Even Richard Grierson knows that the world is a wide place. And the way she figures it, it’s as much hers as anybody’s. Only there are some things that stay with you no matter where you go.

And James comes to find her on the bluff one evening after dinner when there are no clouds in the sky and the lights of the city below seem like dazzling reflections of the stars.

What do you know about someone named Moses Todd?

And she can feel her insides twisting up.

How do you know that name?

Because that’s the name he gave when Johns found him down at the gate. He’s in the parlor at the moment. Richard is giving him a recital.

7.

They let him in before James knew what was happening, he explains to her. He was already sitting on the couch when James saw him, sipping iced tea and listening to his brother Richard play. An arm extended over the back of the couch and one leg crossed expansively over the other. He smiled when he saw James.

Good evenin, the man said, rising from the couch and extending his hand.

A big man, and his clubbed fist closed over James’s hand like a softened brick.

James, his grandmother said, let me introduce you to Mr. Moses Todd. He’s traveling.

A pleasure, James said.

Another of your grandsons, I reckon?

My boys, she nodded. Their father is ill, so he won’t be joining us. But we have another guest, and I’ll introduce you to her when she returns. Sarah Mary likes to take walks in the evening.

James noticed something lock down in the man’s eyes.

It’ll be my honor to say hello to her, Moses Todd said.

We’ve been so blessed these past few days, his grandmother said. Richard, James—haven’t we been blessed?

Very blessed, Richard confirmed. And lucky for them—it’s not safe out there.

SHE FOLLOWS James Grierson back down the path and stops at her car and takes a pistol out of the duffel in the backseat—and then they enter the house through the kitchen, making as little noise as possible.

In the hall outside the parlor, she can hear Richard at the piano playing a song that reminds her of a lullaby. Between the notes she can hear the wooden ticking of the grandfather clock by the door. She waits until the song is done and she can hear clapping—which means that Moses Todd’s hands are occupied—and then she throws open the door and advances with the gun aimed steady at his head.

He is as big as she remembers, thick as a tree and craggy as one too. His dark beard is untrimmed, and his greasy hair is swept back from his forehead.
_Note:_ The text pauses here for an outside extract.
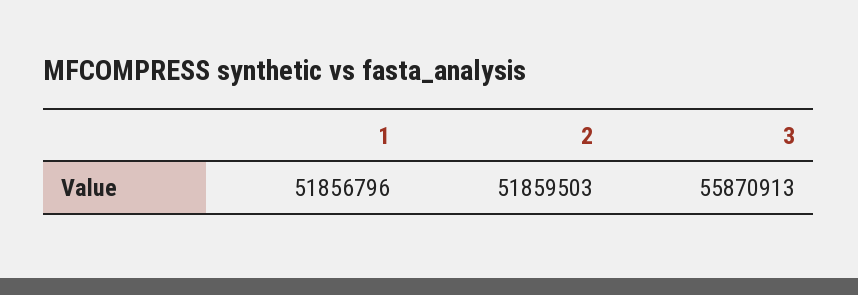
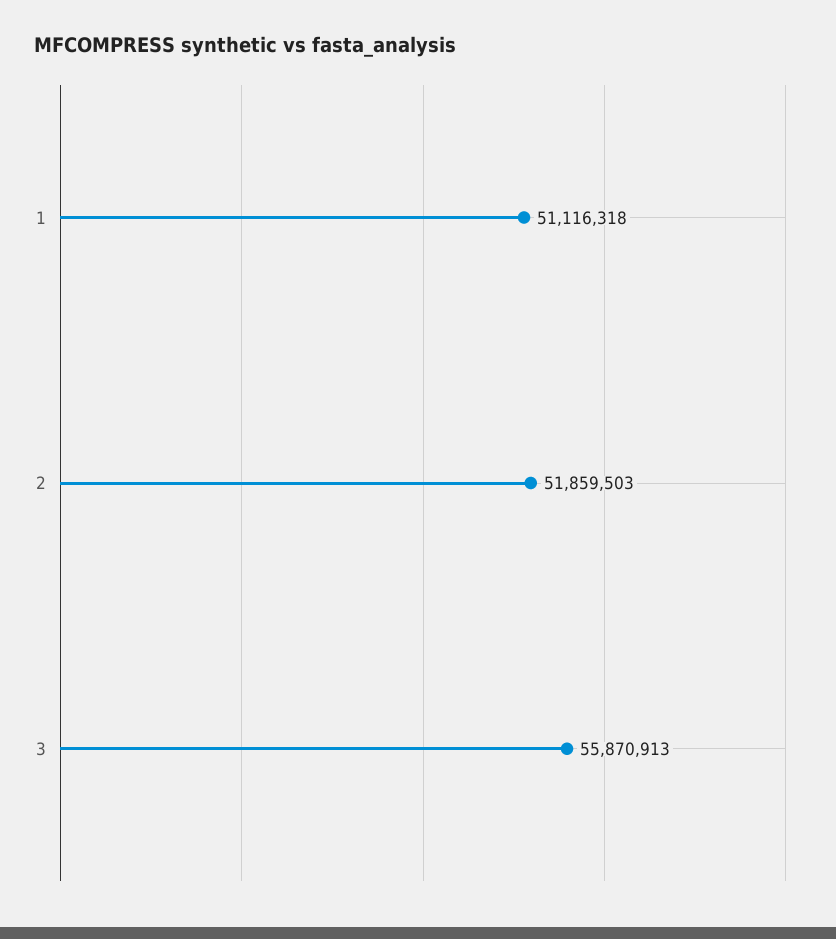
1: 51856796 -> 51116318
He continues to sit, unmoving, when he sees her, but a smile emerges on his lips.

My goodness! Mrs. Grierson gasps, putting a hand to her mouth.

What’s happening? Richard says.

Hello, girl, Moses Todd says, and he rises to his feet, stretching himself to his full Paul Bunyan height.

I’ll kill you if you take a step, Temple says.

You certainly will not, Mrs. Grierson says. I don’t know what this is about, but—

Richard, James says, take Grandmother upstairs.

But what’s happening? Richard says again.

Goddamnit, Richard, just do it.

Richard shrinks into an anxious knot like a snarling badger, but he goes to his grandmother and takes her by the arm and leads her out of the room.

They listen to the footsteps ascend the stairs.

It ain’t nice to point guns at guests, Moses Todd says.

You’re my guest, James says. Not hers. And she’s the one with the gun.

That’s a true thing, Moses nods in acknowledgment.

Move over there, Temple says, pointing to a dark wooden chair with a seat cushion made of patterned satin. Go slow.

Moses Todd sits in the chair and James gets some rope from the basement and ties his wrists to the arms and his ankles to the legs.

How you know you’re on the right side here? Moses Todd asks James while he’s knotting the rope.

She’s been in this house eight days and hasn’t killed anyone yet, James says. And you have a troublesome look about you.